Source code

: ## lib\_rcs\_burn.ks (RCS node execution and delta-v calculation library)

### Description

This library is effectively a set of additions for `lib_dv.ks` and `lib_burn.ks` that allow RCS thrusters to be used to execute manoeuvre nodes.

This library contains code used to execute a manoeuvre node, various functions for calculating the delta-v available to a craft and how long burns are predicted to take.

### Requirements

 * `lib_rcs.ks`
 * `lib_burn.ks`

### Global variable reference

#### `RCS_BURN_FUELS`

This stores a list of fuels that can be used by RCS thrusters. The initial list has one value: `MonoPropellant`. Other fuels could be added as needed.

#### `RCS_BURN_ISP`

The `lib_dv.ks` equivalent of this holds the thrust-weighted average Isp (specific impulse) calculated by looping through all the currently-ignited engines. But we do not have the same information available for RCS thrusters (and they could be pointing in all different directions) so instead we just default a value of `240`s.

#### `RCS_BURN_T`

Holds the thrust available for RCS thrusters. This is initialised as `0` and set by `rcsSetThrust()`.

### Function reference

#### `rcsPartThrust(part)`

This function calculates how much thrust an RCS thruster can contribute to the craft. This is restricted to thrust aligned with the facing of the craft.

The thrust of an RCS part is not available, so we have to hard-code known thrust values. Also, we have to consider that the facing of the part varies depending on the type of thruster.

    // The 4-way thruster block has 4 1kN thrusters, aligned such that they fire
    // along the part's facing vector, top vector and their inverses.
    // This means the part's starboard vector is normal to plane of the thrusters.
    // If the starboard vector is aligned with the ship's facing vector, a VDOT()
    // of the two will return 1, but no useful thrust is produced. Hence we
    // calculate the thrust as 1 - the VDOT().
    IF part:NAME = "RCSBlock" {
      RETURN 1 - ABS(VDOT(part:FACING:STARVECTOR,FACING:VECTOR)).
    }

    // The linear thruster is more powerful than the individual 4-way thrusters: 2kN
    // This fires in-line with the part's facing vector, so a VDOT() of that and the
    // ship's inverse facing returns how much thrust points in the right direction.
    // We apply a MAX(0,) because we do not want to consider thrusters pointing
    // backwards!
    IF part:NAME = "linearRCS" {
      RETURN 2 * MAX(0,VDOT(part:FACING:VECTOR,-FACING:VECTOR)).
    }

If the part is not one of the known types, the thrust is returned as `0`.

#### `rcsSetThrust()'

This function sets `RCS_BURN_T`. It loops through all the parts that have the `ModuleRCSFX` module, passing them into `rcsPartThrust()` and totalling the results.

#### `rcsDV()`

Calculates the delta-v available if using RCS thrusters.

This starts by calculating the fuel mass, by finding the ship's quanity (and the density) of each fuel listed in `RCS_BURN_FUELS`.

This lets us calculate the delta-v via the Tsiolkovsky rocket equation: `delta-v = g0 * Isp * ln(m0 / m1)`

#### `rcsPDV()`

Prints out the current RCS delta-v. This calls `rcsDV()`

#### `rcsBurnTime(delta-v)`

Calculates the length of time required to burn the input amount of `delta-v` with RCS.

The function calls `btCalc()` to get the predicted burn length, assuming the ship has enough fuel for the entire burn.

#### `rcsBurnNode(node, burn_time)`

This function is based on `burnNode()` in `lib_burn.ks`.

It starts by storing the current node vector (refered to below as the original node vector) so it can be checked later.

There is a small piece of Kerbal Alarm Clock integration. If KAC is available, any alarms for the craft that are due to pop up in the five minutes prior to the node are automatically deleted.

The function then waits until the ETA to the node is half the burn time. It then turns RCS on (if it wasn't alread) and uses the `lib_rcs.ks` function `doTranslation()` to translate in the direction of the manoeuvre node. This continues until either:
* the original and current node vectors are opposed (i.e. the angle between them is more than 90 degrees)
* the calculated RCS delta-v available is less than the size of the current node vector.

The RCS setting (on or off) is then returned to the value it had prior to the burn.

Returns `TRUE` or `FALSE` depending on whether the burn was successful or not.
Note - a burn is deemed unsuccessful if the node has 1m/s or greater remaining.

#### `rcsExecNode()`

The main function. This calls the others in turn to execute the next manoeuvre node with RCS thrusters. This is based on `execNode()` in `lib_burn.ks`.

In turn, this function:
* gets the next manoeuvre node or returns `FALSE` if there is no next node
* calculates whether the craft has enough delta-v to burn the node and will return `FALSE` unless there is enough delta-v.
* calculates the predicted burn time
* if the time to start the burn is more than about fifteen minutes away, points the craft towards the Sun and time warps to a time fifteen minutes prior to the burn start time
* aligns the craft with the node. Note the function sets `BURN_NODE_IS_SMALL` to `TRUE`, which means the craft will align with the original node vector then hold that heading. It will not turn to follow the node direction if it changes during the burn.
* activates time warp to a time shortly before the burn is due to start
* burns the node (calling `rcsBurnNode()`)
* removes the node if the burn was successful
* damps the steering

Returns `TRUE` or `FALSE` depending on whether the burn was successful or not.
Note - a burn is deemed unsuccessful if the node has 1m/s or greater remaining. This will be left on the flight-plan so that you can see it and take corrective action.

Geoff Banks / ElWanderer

━━━

● EXERCISE BRIEF
The answer should consist of every line from the listing above that includes the word "rcsDV".

● TASK SOLUTION
#### `rcsDV()`
Prints out the current RCS delta-v. This calls `rcsDV()`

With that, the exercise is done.